The smoother provides a complete forward pass (filter) and the backward pass (smooth). For the nonlinear case the smoother gain depends on the predicted cross-covariance between x_t and x_{t+1}, so the forward pass stores those cross-covariances explicitly.

Parameters

points Optional sigma-point object compatible with MerweScaledSigmaPoints.

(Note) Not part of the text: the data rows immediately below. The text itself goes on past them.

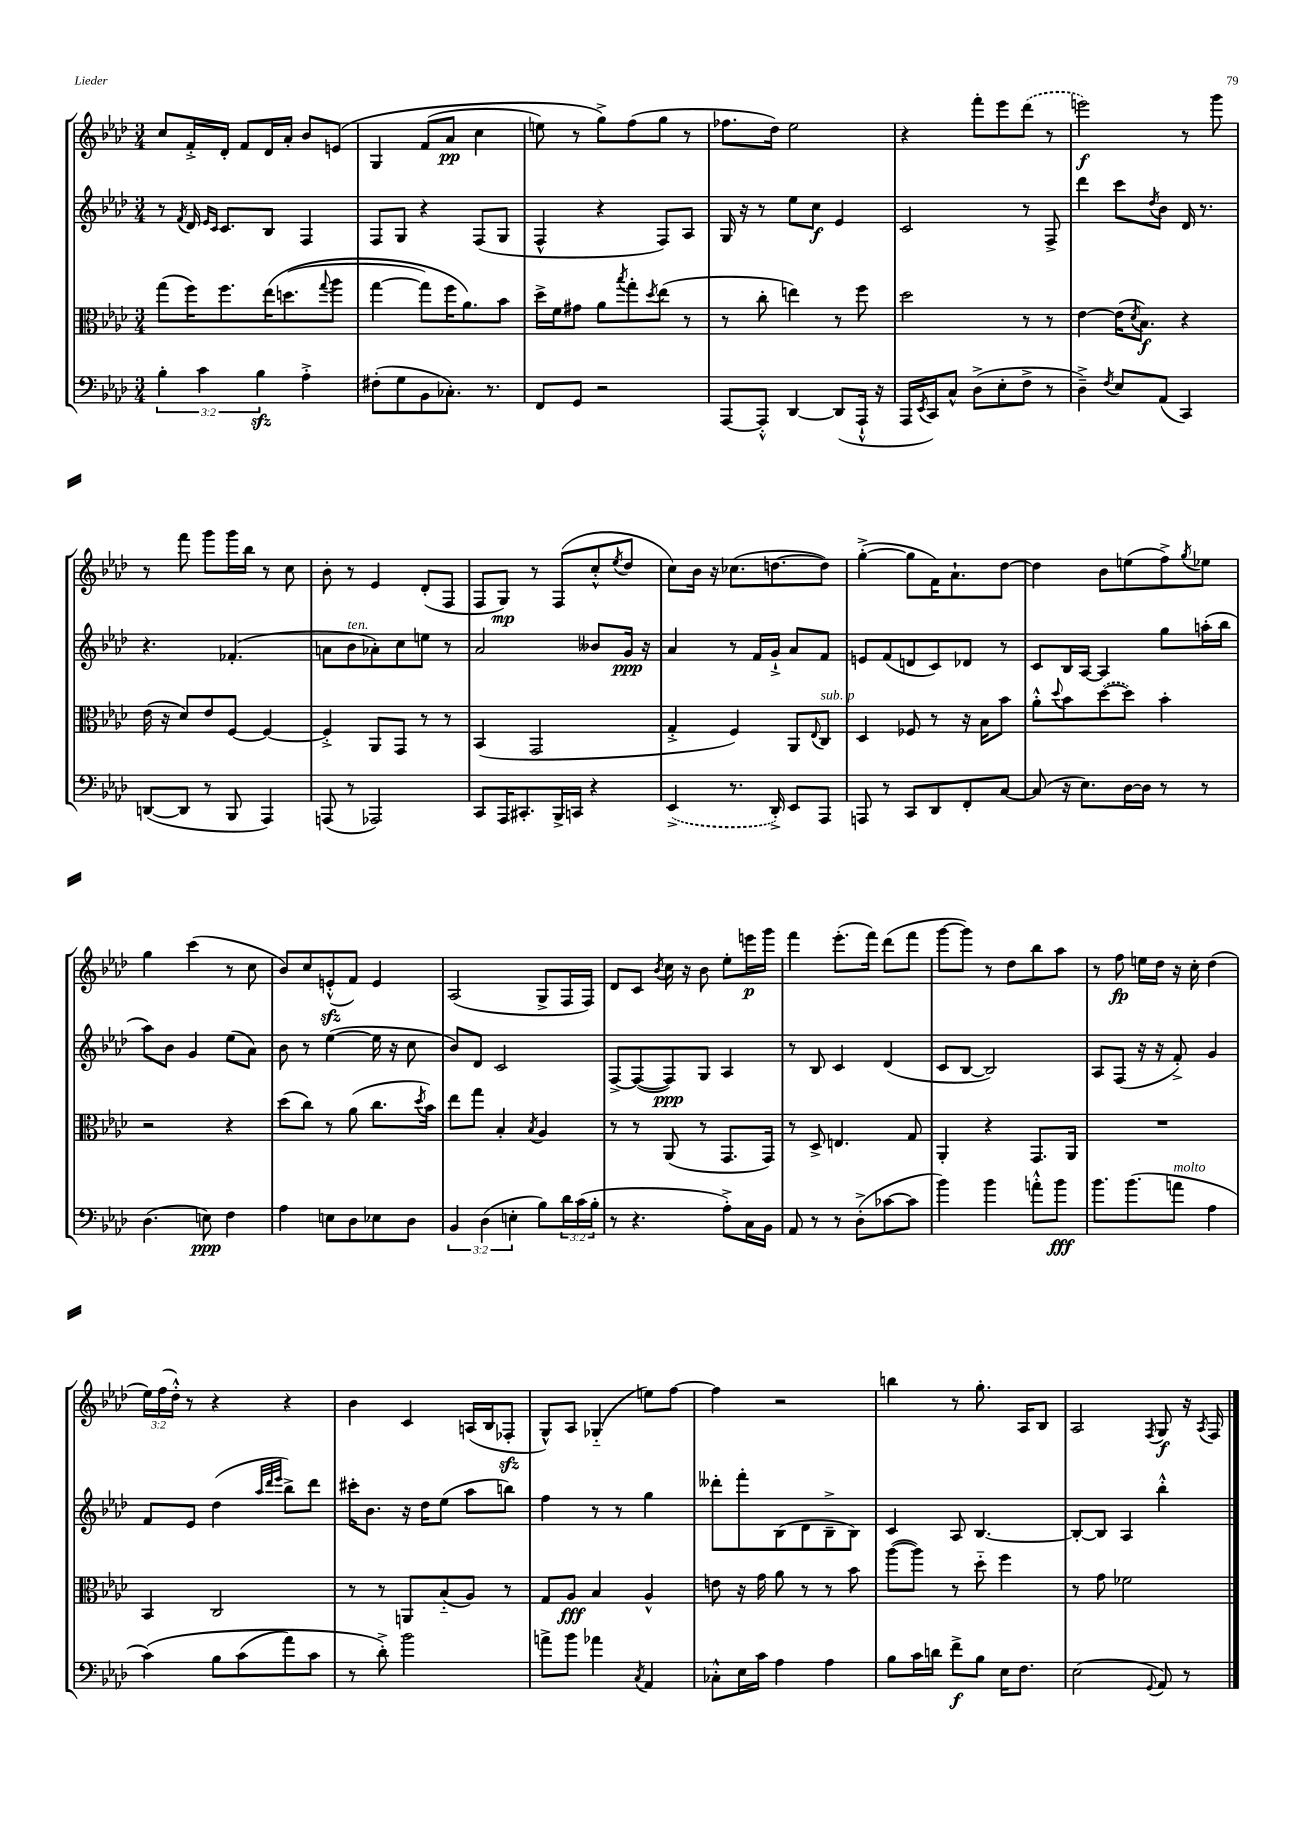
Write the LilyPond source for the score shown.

<<
\new StaffGroup <<
\new Staff = "s0" {
    \clef treble \key aes \major \numericTimeSignature \time 3/4 \override Staff.TupletNumber.text = #tuplet-number::calc-fraction-text
    c''8 f'16-.-> des'16-. f'8 des'16 aes'16-. bes'8 e'8\( |
    g4 f'8( aes'8\pp c''4 |
    e''8) r8 g''8->\) f''8( g''8 r8 |
    fes''8. des''16) ees''2 |
    r4 f'''8-. ees'''8 \once \slurDashed des'''8( r8 |
    e'''2\f) r8 g'''8 |
    r8 f'''8 g'''8 g'''16 bes''16 r8 c''8 |
    bes'8-. r8 ees'4 des'8-.( f8 |
    f8 g8\mp) r8 f8( c''8-.-^ \acciaccatura { ees''8 } des''8 |
    c''8) bes'16 r16 ces''8.( d''8.~ d''8) |
    g''4~-.->( g''8 f'16) aes'8.-! des''8~ |
    des''4 bes'8 e''8( f''8->) \acciaccatura { g''8 } ees''8 |
    g''4 c'''4( r8 c''8 |
    bes'8) c''8 e'8-.-^\sfz( f'8) e'4 |
    aes2( g8-> f16 f16) |
    des'8 c'8 \acciaccatura { bes'8 } c''16 r16 bes'8 ees''8-. e'''16\p g'''16 |
    f'''4 ees'''8.-.( f'''16) des'''8( f'''8 |
    g'''8~ g'''8) r8 des''8 bes''8 aes''8 |
    r8 f''8\fp e''16 des''16 r16 c''16-. des''4( |
    \tuplet 3/2 { ees''16) f''16( des''16-.-^) } r8 r4 r4 |
    bes'4 c'4 a16( bes16 fes8-.\sfz |
    g8-^) aes8 ges4-_( e''8) f''8~ |
    f''4 r2 |
    b''4 r8 g''8.-. aes16 bes8 |
    aes2 \acciaccatura { f8 } g8\f r16 \acciaccatura { aes8 } f16 \bar "|." |
}
\new Staff = "s1" {
    \clef treble \key aes \major \numericTimeSignature \time 3/4
    r8 \acciaccatura { f'8 } des'16 \grace { ees'16 c'16 } c'8. bes8 f4 |
    f8 g8 r4 f8( g8 |
    f4-^ r4 f8) aes8 |
    g16 r16 r8 ees''8 c''8\f ees'4 |
    c'2 r8 f8-> |
    des'''4 c'''8 \acciaccatura { des''8 } bes'8 des'16 r8. |
    r4. fes'4.-.( |
    a'8 bes'8^\markup { \italic "ten." } aes'8-.) c''8 e''8 r8 |
    aes'2 beses'8 g'16\ppp r16 |
    aes'4 r8 f'16 g'16-!-> aes'8 f'8 |
    e'8 f'8( d'8 c'8) des'8 r8 |
    c'8 bes16 aes16~ aes4 g''8 a''16-.( bes''16 |
    aes''8) bes'8 g'4 ees''8( aes'8) |
    bes'8 r8 ees''4~( ees''16 r16 c''8 |
    bes'8) des'8 c'2 |
    f8~-> f8~( f8\ppp) g8 aes4 |
    r8 bes8 c'4 des'4( |
    c'8 bes8~ bes2) |
    aes8 f8( r16 r16 f'8-.->) g'4 |
    f'8 ees'8 des''4( \grace { aes''32 des'''32 ees'''32 } bes''8->) des'''8 |
    cis'''16-. bes'8. r16 des''16 ees''8( aes''8 b''8) |
    f''4 r8 r8 g''4 |
    deses'''8-. f'''8-. bes8( des'8 bes8---> bes8) |
    c'4 aes8 bes4.~ |
    bes8~-. bes8 aes4 bes''4-.-^ \bar "|." |
}
\new Staff = "s2" {
    \clef alto \key aes \major \numericTimeSignature \time 3/4
    g''8( f''16) f''8. ees''16\( d''8.( \appoggiatura { g''8 } aes''8 |
    g''4~ g''8) f''16 aes'8.\) bes'8 |
    des''16-> f'16 gis'8 aes'8 \acciaccatura { bes''8 } g''8-. \acciaccatura { des''8 } ees''8( r8 |
    r8 c''8-. e''4) r8 f''8 |
    des''2 r8 r8 |
    ees'4~ ees'16( \acciaccatura { des'8 } bes8.\f) r4 |
    ees'16( r16 des'8) ees'8 f8~ f4~ |
    f4-.-> aes,8 g,8 r8 r8 |
    bes,4( g,2 |
    g4-.-> f4) aes,8 \appoggiatura { ees8 } c8^\markup { \italic "sub. p" } |
    des4 fes8 r8 r16 bes16 bes'8 |
    aes'8-.-^ \appoggiatura { des''8 } bes'8 \once \slurDashed des''8~( des''8) bes'4-. |
    r2 r4 |
    des''8( c''8) r8 aes'8( c''8. \acciaccatura { des''8 } bes'16) |
    ees''8 g''8 bes4-. \acciaccatura { bes8 } aes4 |
    r8 r8 aes,8( r8 g,8. g,16) |
    r8 des8-> e4. g8 |
    aes,4-. r4 g,8. aes,16 |
    R2. |
    bes,4 c2 |
    r8 r8 a,8 bes8-_( aes8) r8 |
    g8 aes8\fff bes4 aes4-^ |
    e'8 r16 g'16 aes'8 r8 r8 bes'8 |
    aes''8~( aes''8) r8 des''8-_ f''4 |
    r8 g'8 fes'2 \bar "|." |
}
\new Staff = "s3" {
    \clef bass \key aes \major \numericTimeSignature \time 3/4 \override Staff.TupletNumber.text = #tuplet-number::calc-fraction-text
    \tuplet 3/2 { bes4-. c'4 bes4\sfz } aes4-.-> |
    fis8-.( g8 bes,8 ces8.-.) r8. |
    f,8 g,8 r2 |
    aes,,8~ aes,,8-.-^ des,4~ des,8( aes,,16-!-^ r16 |
    aes,,16 \acciaccatura { ees,8 } c,16) c8-^ des8->( ees8-. f8-> r8 |
    des4--->) \acciaccatura { f8 } ees8 aes,8( c,4) |
    d,8~( d,8 r8 bes,,8 aes,,4) |
    a,,8( r8 aes,,2) |
    c,8 aes,,16 cis,8.-. bes,,16-> c,16 r4 |
    \once \slurDashed ees,4->( r8. des,16-.->) ees,8 aes,,8 |
    a,,8 r8 c,8 des,8 f,8-. c8~ |
    c8( r16 ees8.) des16~ des16 r8 r8 |
    des4.( e8\ppp) f4 |
    aes4 e8 des8 ees8 des8 |
    \tuplet 3/2 { bes,4 des4( e4-. } bes8) \tuplet 3/2 { des'16 c'16( bes16-. } |
    r8 r4. aes8-.->) c16 bes,16 |
    aes,8 r8 r8 des8-.->( ces'8~ ces'8 |
    bes'4) bes'4 a'8-.-^ bes'8\fff |
    bes'8. bes'8.( a'8^\markup { \italic "molto" } aes4 |
    c'4)\( bes8 c'8( aes'8) c'8 |
    r8 des'8-.->\) bes'2 |
    a'8-> bes'8 aes'4 \acciaccatura { c8 } aes,4 |
    ces8-.-^ ees16 c'16 aes4 aes4 |
    bes8 c'16 d'16 f'8->\f bes8 ees16 f8. |
    ees2( \appoggiatura { g,8 } aes,8) r8 \bar "|." |
}
>>
>>
\layout { \context { \Score \remove "Bar_number_engraver" } }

If omitted, standard Merwe scaled sigma points are used. alpha, beta, kappa Default sigma-point parameters used when points is omitted.

points = points instance-attribute

alpha = alpha instance-attribute

beta = beta instance-attribute

kappa = kappa instance-attribute

__init__(points=None, alpha=0.001, beta=2.0, kappa=0.0)

filter(initial_state, measurements, measurement_functions=None, meas_noise_covariances=None, transition_functions=None, sys_noise_covariances=None, time_steps=None)

Run the forward unscented filtering pass for a full sequence.

Returns

filtered_states Posterior states x_{t|t}. predicted_states One-step predictions x_{t+1|t} with length T - 1. predicted_cross_covariances Cross-covariances Cov[x_t, x_{t+1}] needed by the URTS backward pass.

smooth(filtered_states, predicted_states, predicted_cross_covariances)

Run the unscented RTS backward pass.

smooth_from_filtered(filtered_states, transition_functions=None, sys_noise_covariances=None, time_steps=None)

Smooth from filtered states by recomputing nonlinear predictions.

filter_and_smooth(initial_state, measurements, measurement_functions=None, meas_noise_covariances=None, transition_functions=None, sys_noise_covariances=None, time_steps=None)

Convenience wrapper that runs both the forward and backward passes.